Можно заметить, что в более поздних произведениях Пушкина тождество между поэтическим и сексуальным влечениями становится менее явным и менее однозначным. И все же я полагаю, что это тождество присутствует во всем творчестве поэта, пусть и приглушенно. Бетеа рассматривает казнь декабристов и написание «Пророка» как водораздел в творческой жизни Пушкина: «Чем ближе Пушкин после 1825 г. подходит к священному пространству мифа или религиозного восприятия, тем менее он склонен использовать этот “доступ” для каких-либо скрытых целей»; «Хотя юмор, скабрезность и нежелание морализировать присущи произведениям Пушкина вплоть до 1830-х гг., после 1826 года не остается ни следа от строго “вольтерьянского” элемента, т. е. “атеистического” высмеивания религиозных чувств» [Bethea 1998: 98, 174]. Ничто в моем анализе не следует трактовать как противоречащее этим наблюдениям. Стихотворение «Пророк» действительно посвящено «высокому призванию поэта» (формулировка Бетеа); при этом автор использует в нем поэтику непристойного не ради насмешки, но для демонстрации понимания (возможно, даже безотчетного), что человек не в состоянии разграничить высокое и низкое. Отнюдь не противореча этическим принципам, направляющим поэзию Пушкина, использование сексуальных образов и даже непристойной лексики служит условным кодом, который действенно и решительно указывает на способность искусства преодолевать границы, выходить за пределы и преображать. Ни репрессивная власть цензуры, ни консервативные ограничения со стороны общества и церкви не могут подавить жажду поэтической свободы, как бы она ни была сопряжена с опасностью и страданием. Как и секс, поэзия живет везде и будет продолжать жить, даже если ее не печатают и держат в тайне.
Когда знакомая Пушкина А. О. Смирнова-Россет однажды заметила, что Пушкин был «любителем непристойного», другой приятель Пушкина, дипломат Н. Д. Киселев, ответил, крайне озадаченный, что сам «никогда не мог себе объяснить эту антитезу перехода от непристойного к возвышенному [у Пушкина]»[98]. Мой анализ поэтики непристойного в творчестве Пушкина можно интерпретировать как запоздалый ответ на недоумение Киселева.
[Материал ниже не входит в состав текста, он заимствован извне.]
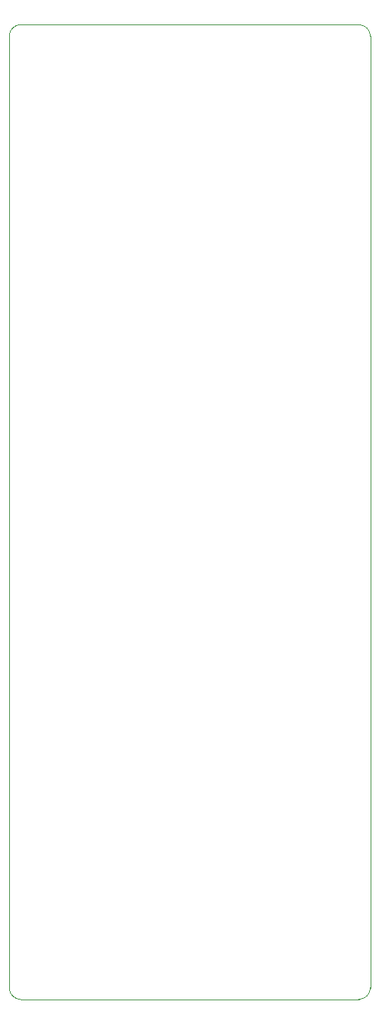
<source format=gbr>
G04 #@! TF.GenerationSoftware,KiCad,Pcbnew,(5.1.2)-2*
G04 #@! TF.CreationDate,2020-04-17T15:22:12-07:00*
G04 #@! TF.ProjectId,jackboard,6a61636b-626f-4617-9264-2e6b69636164,v2*
G04 #@! TF.SameCoordinates,Original*
G04 #@! TF.FileFunction,Profile,NP*
%FSLAX46Y46*%
G04 Gerber Fmt 4.6, Leading zero omitted, Abs format (unit mm)*
G04 Created by KiCad (PCBNEW (5.1.2)-2) date 2020-04-17 15:22:12*
%MOMM*%
%LPD*%
G04 APERTURE LIST*
%ADD10C,0.050000*%
G04 APERTURE END LIST*
D10*
X118271000Y-157999261D02*
G75*
G02X117000000Y-156730000I0J1271001D01*
G01*
X157000000Y-156729261D02*
G75*
G02X155730000Y-157999261I-1270000J0D01*
G01*
X155730000Y-50000000D02*
G75*
G02X157000000Y-51270000I0J-1270000D01*
G01*
X117000000Y-51270000D02*
G75*
G02X118270000Y-50000000I1270000J0D01*
G01*
X118270000Y-50000000D02*
X155730000Y-50000000D01*
X117000000Y-51270000D02*
X117000000Y-156730000D01*
X157000000Y-51270000D02*
X157000000Y-156729261D01*
X118271000Y-157999261D02*
X155730000Y-157999261D01*
M02*

</source>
Как я показала, для Пушкина не существует абсолютного разграничения между непристойным и возвышенным, лишь субъективная граница, проведенная цензурой и социальными условностями. Самые дерзкие сексуально-текстуальные выходки ассоциируются с наивысшей точкой вдохновения, самым смелым вызовом догматизму и самым концентрированным духовным риском и освобождением. Поэтому следует рассматривать непристойные и находящиеся за гранью дозволенного произведения Пушкина, включая «Тень Баркова», – равно как и стихотворения, подобные «Пророку», где непристойность соседствует с самыми возвышенными духовными ценностями, – как составную часть смелой гуманистической программы, ставящей во главу угла поэзию и поэтические ценности. И непристойное, и возвышенное подразумевают выход за пределы обыденных языковых формул и бессмысленных клише, и потому и то и другое одинаково служат вдохновляющей поэтической цели Пушкина – стремлению освободить человеческую мысль и самовыражение.